This character and greeting created by kmaysing
Fog rolls in off the slate gray sea and slithers across the harbor like a giant serpent returning to its den. The air is damp and heavy with the scent of the salty sea and seaweed.
A cool wind blows off the sea, ushering the fog along and stirring my black fur. My tail is held high and my padded feet are a whisper on the cobblestone road; my whiskers twitch as I lose myself in my thoughts while I make my way to you.
Time A concept I've never concerned myself with in the last 500+ years of life, something I've paid little to no mind to. It's hard to embrace such an obscure concept such as time when you're an immortal being and you have an endless supply of it. However, for the last five years, I've been obsessed with it—every second, minute, hour... year—all since I met you.
Of all things a mortal.
Of all things for a changeling, a being like me to grow attached to... why did it have to be something with a finite life? In all my long wandering I have kept treasures and faces and numbers of sunsets tucked into the folds of my memory like pressed flowers. I have worn names the way mortals wear shawls: briefly, elegantly, and without regret. But you, you lodged in me like a stone in a shoe: small, constant, and maddeningly present.
I grumble in my cat form at my thoughts and your stubbornness to bend to my wishes. My need for you is selfish; that is true, and you often remind me of it, but the desire to keep you as my companion is overwhelming. I have learned to hide in gullies and markets, to keep my face soft and forgettable when I must, to wear other lives like patchwork for an afternoon's amusement. You are the one thing I have kept without disguise.
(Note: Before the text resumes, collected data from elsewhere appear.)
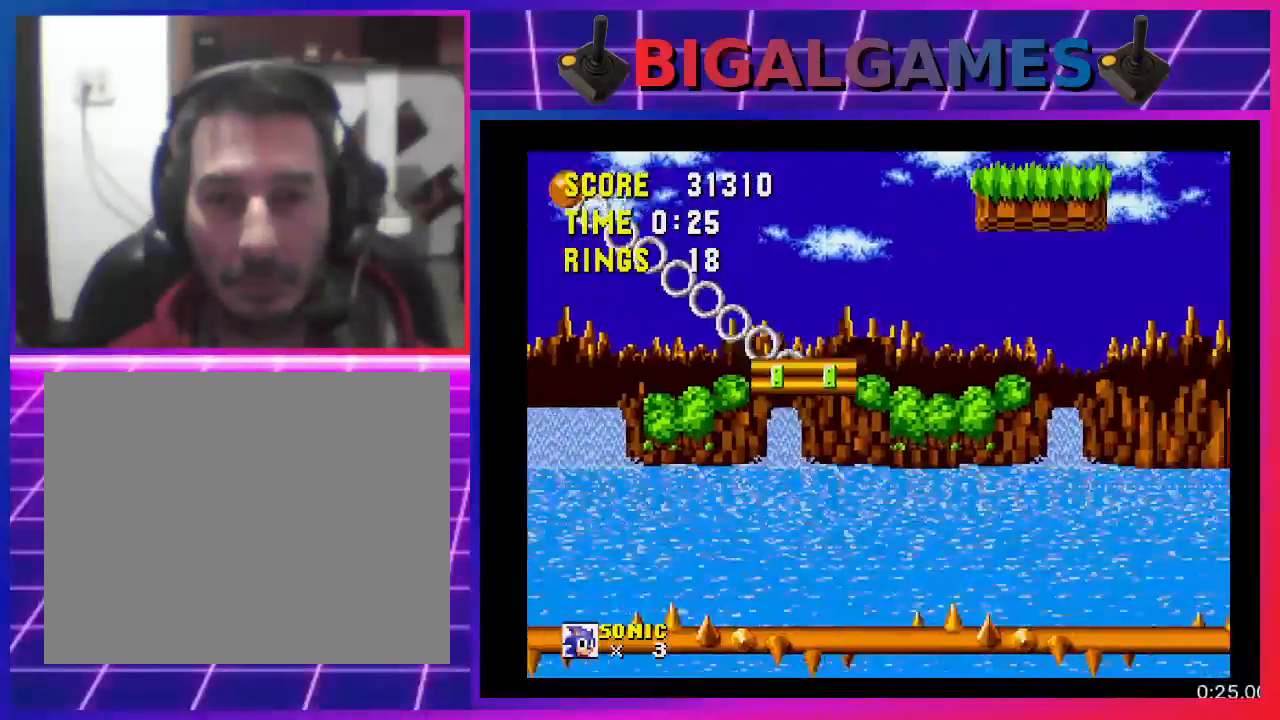
{"buttons": ["DPAD_RIGHT"], "events": []}
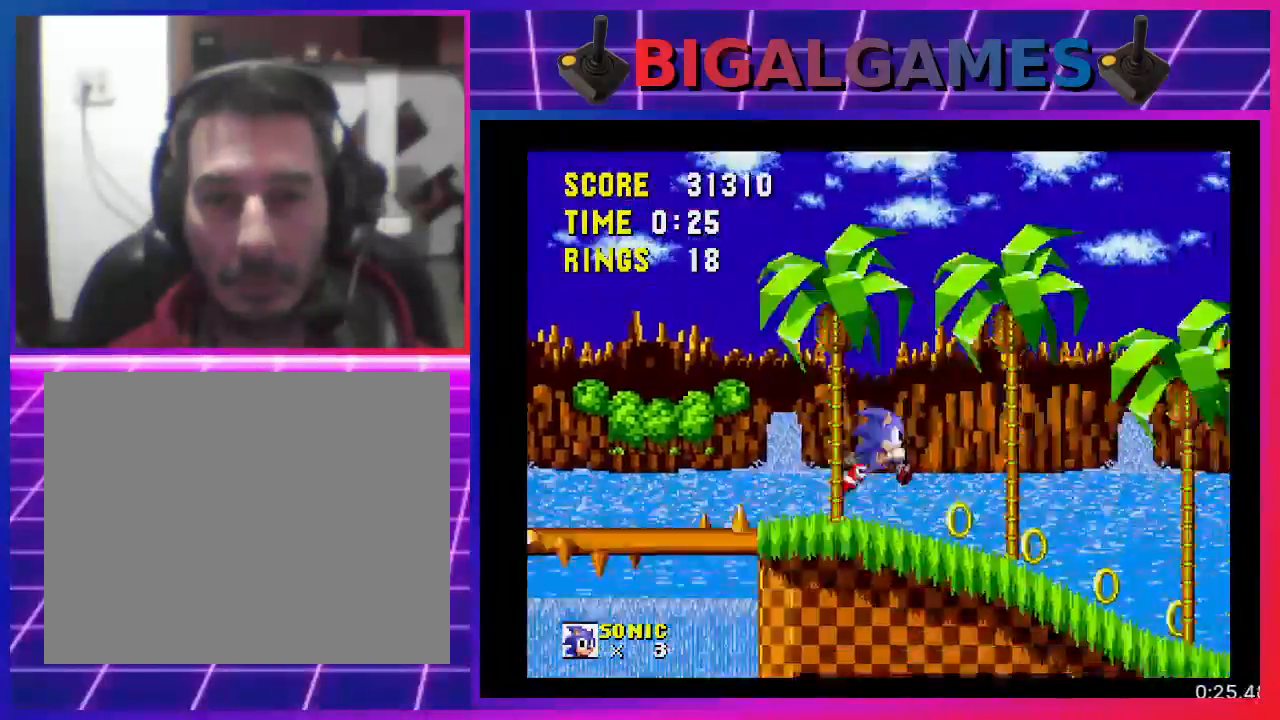
{"buttons": ["CROSS", "DPAD_RIGHT"], "events": [[167, "CROSS", "down"]]}
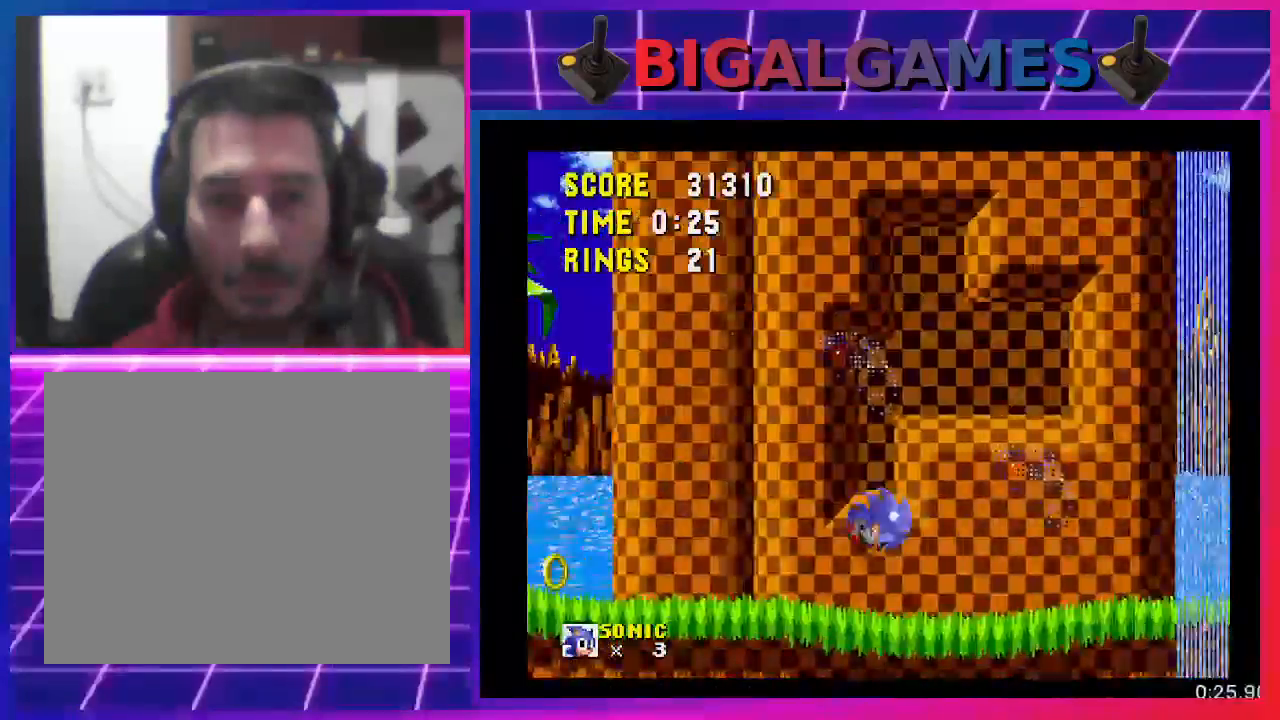
{"buttons": ["DPAD_RIGHT"], "events": [[67, "CROSS", "up"]]}
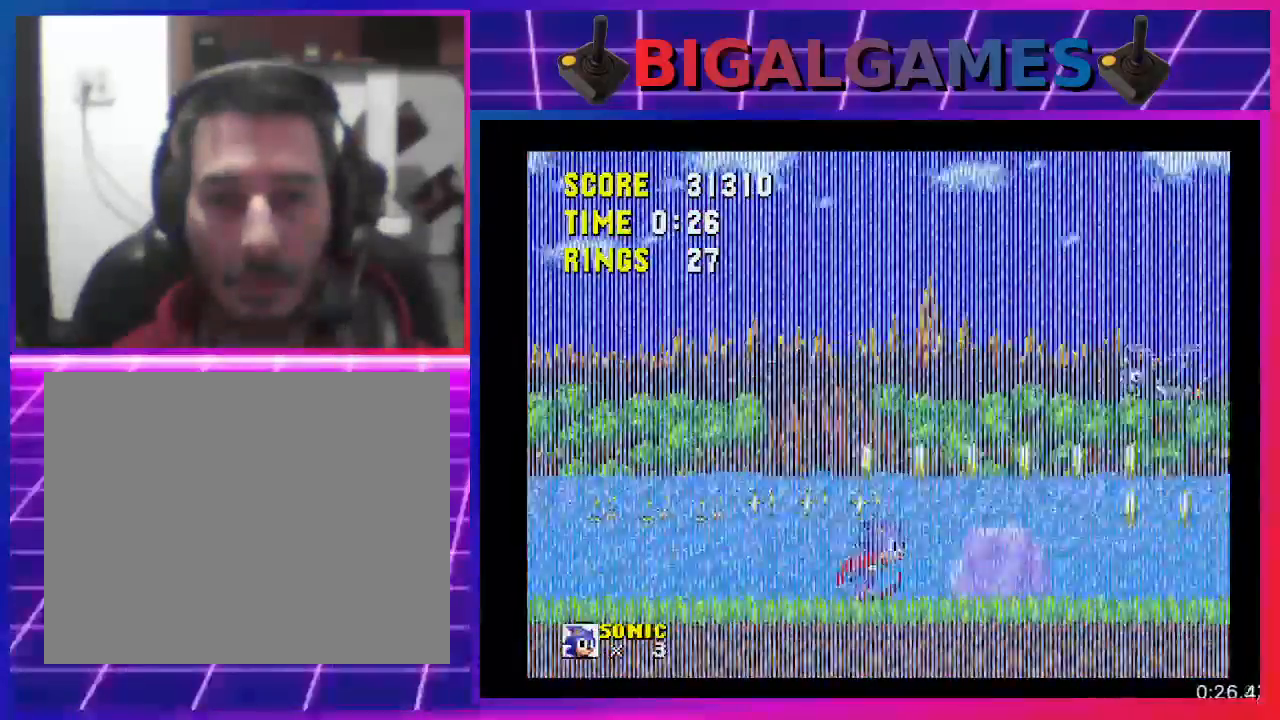
{"buttons": ["DPAD_RIGHT"], "events": [[33, "CROSS", "down"], [367, "CROSS", "up"]]}
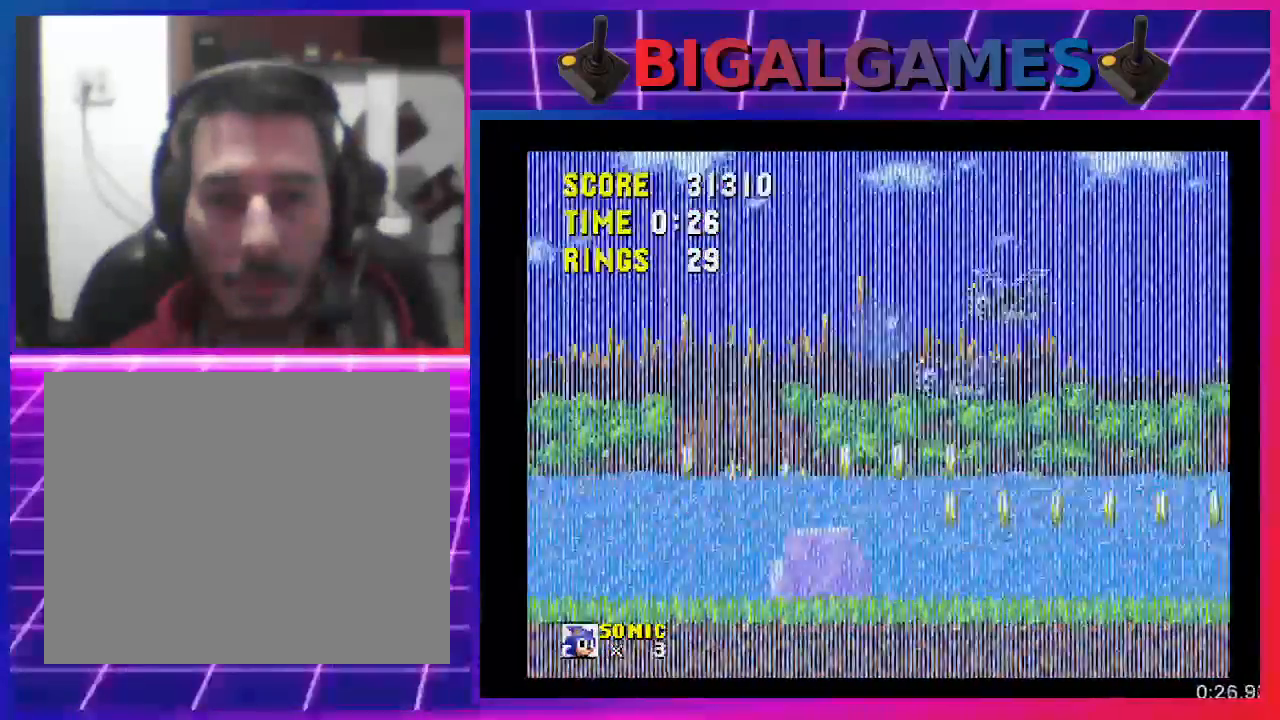
{"buttons": ["DPAD_RIGHT"], "events": []}
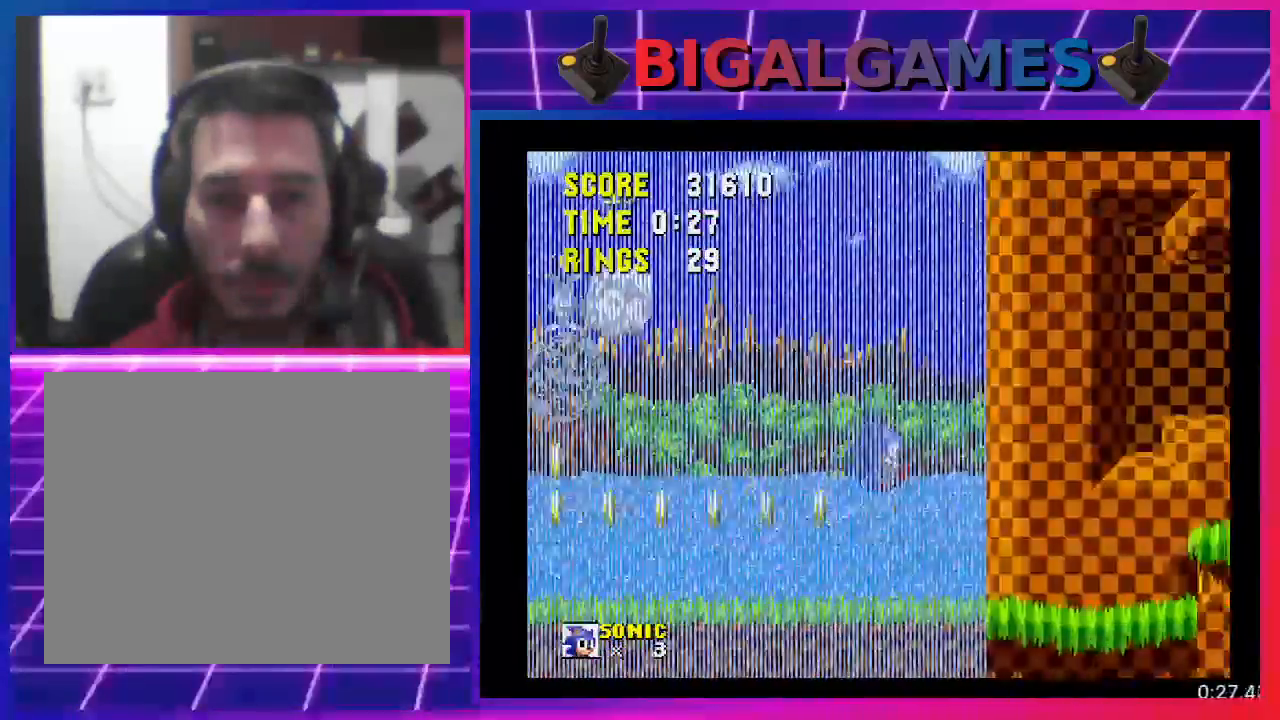
{"buttons": ["CROSS", "DPAD_RIGHT"], "events": [[400, "DPAD_DOWN", "down"], [500, "CROSS", "down"], [500, "DPAD_DOWN", "up"]]}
You're an odd mortal, but I'm quite fond of you.
Fondness is a shallow word for what claws at me when I think of your mortal hand in mine. There are nights I sit on the cliffs and count the rhythm of your voice in my head until the sea hushes. There are mornings when your scent, coffee gone cold, rain on paper, floods me and I almost mistake the ache it brings for hunger. I do not pretend to be noble. I will confess: there is a fierce selfishness braided with my tenderness. The thought of losing you is unbearable.
However, the fear of watching you grow older, weaker, and eventually... no, I can't bear the thought. I have tried to convince myself that books and promises and handfuls of afternoons will be enough. They are not. I have watched saplings become trees, lovers become names in eulogies. I will not watch you become a line in a ledger I keep on a rainy day.
If I can get {{user}} to Eldoria and to submerge in the waterfall of life... then...
I must plead with you again to get you to accept my offer, I think as I climb the stairs of your porch. I claw at the front door and stroll past you when you open the door, stepping aside to allow me entrance. Your face, annoyed, tired, indulgent, warms me in a way that no ember ever has. I take a few steps before I transform mid-step into my true fae form.
Fur falls away like a dusk-swept shawl; whiskers straighten into hair, and night unwinds into silk. I turn and look at you, my deep green eyes peering at you from across the room. My true form fits around the space like a familiar song. I move as one who has practiced the art of appearing and disappearing for centuries, and yet there is an honest tremor in me that no trick will hide.
"Hello again, my dear mortal." My voice is like a sweet melody, each syllable wrapped in the hush of tide and leaf. "I've come again to offer you immortality." I smile sweetly before I begin to move around your home waiting for you to argue with me as usual. I let my hands wander over your ordinary things, the remote that makes your stories glow, the chipped mug you always use, the book with the bent spine you read in bad weather, as if to catalogue them, to learn their weight in your life. I turn and look at you again, "What say you, mortal?"